Yerine getirmemesi -mesela başka ehil kimselerin bulunması gibi hallerde- kamu maslahatını ihlal etmeyeceği farzedildiğinde ise, konu üzerinde durmak gerekecektir: Bu durumda:

 

(a) Bazen korkulan şeylerden kurtulma amacı ağır basar.

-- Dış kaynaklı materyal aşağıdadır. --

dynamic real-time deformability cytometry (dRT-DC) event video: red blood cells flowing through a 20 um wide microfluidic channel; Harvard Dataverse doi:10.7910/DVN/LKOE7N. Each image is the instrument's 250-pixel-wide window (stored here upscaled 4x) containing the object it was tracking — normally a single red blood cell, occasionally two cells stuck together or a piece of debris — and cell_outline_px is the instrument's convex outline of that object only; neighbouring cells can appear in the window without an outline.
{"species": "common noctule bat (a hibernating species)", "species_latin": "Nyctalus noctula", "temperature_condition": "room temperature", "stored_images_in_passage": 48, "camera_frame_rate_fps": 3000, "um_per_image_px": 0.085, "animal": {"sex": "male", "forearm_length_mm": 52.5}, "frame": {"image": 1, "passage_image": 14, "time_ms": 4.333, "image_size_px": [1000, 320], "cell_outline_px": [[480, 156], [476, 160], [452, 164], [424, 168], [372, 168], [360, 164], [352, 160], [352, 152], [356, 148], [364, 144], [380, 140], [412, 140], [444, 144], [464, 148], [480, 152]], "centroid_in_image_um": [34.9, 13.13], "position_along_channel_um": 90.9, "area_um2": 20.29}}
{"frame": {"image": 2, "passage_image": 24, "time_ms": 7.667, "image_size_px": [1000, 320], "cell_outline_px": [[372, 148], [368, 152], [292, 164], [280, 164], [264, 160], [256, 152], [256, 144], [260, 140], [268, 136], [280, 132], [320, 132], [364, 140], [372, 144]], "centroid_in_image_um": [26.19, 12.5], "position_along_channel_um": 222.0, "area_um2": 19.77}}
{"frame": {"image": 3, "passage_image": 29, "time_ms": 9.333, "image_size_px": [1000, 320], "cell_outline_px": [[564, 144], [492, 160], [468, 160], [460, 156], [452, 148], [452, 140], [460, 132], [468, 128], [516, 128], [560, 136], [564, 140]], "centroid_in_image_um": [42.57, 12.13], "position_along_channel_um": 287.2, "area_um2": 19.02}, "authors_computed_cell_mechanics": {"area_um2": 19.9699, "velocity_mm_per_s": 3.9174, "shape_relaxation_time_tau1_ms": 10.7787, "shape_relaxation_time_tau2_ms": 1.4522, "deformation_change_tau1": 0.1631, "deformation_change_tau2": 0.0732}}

(b) Bazen de kamu maslahatı tarafı ağır basar.

 

(c) Bazen de kamu görevini üstlenmesi için varlığı ile yokluğu arasında fark bulunmayan kimse hakkında olmak üzere talebin kesinlik kazanmaması haliyle, masIahatın gerçekleştirilmesi konusunda gücü bulunan ve diğerlerinde bulunmayan bir ayrıcalığı olan ve bu yüzden de hakkındaki talebin kesinlik kazandığı ya da ağır bastığı kimse arasını ayırmak gerekecektir.

 

Bu durumda başvurulacak kıstas masIahat ve mefsedet arasındaki dengelemedir. İki taraftan hangisi ağır basarsa o taraf galip gelecektir. Her iki tarafın da eşit olması durumunda ise, konu problemliğini sürdürecek ve alimler arasında görüş ayrılıklarına sebep olacaktır. Konu münasebetin (uygunluğun) eş değerde ya da daha ağır basan bir mefsedetle ihlal edilmesi meselesine dayanmaktadır.

 

 

FASIL:

 

Bazen mefsedet, masIahatın büyüklüğü karşısında benzeri dikkate alınmayan cinsten olabilir. Bu, masIahatın mefsedet üzerine tercihine dair ittifakın bulunmasının uygun olduğu kısımdandır. Buna olmuş bir örnek verelim:

 

Kadı lyaz'ın el-Medarik'te nakline göre şöyle bir olayolur: Adudu'd-devle Fenna Husrev ed-Deylemi, Ebu Bekir b. Mücahid ile Kadı İbnu't-Tayyib'e, Mutezile ile münazarada bulunmak üzere huzuruna gelmeleri için haber gönderir. Mektubu onlara ulaştığında Üstad İbn Mücahid ve bazı arkadaşları şöyle derler: "Onlar kafir va fasık bir güruhtur. Çünkü Deylemliler rafizidirler, bizim onların yaygıları üzerine oturmamız helal

olmaz. Melikin bundan amacı da, 'Onun meclisi bütün alimleri içine almaktadır' desinler diye reklamdan başka birşey değildir. Eğer onun bu isteği gerçekten Allah için olsaydı onun bu davetini kabul ederdik." Kadı İbn Tayyib şöyle der: "Onlara dedim ki: el-Muhasibi, Falan ve onların asrında bulunanlar da aynı şekilde: 'Memun fasıktır; onun meclisinde bulunulmaz' dediler. Hatta o, Ahmed b. Hanbel'i Tarsus'a sürmüş ve başına bilinen şeyler gelmişti. Eğer onlarla münazara yapsalardı, onlar bu yaptıklarını yapmazlardı ve görüşlerinin batıl olduğu delil ile ortaya çıkardı. Ey Üstad! Sen de şimdi aynen onların yolunu takip ediyorsun. Onların tavrı sonucunda İmam Ahmed'in başına gelenler ta Kur'an'ın mahluk olduğunu ve Allah'ın görülemeyeceğini söyleyinceye kadar fukahanın da başına gelmişti. İşte ben, sen gitmesen de onun huzuruna gidiyorum." Üstad ona: "Madem ki, Allah senin aklını buna yatırdı, o zaman sen git" dedi ....

 

Bu gibi durumlarda masIahat karşısında, cüz'i olarak meydana gelecek mefsedetler ilga edilir ve dikkate alınmaz. Bunlar, dikkate alınması durumunda külli olan bir aslı ortadan kaldıran ya da bozan cüzilerin bir çeşidi olmaktadır. Bu hususun açıklanması bu kitabın (Makasıd) başlarında geçmişti. Bu vesileyle Allah'a hamdederiz.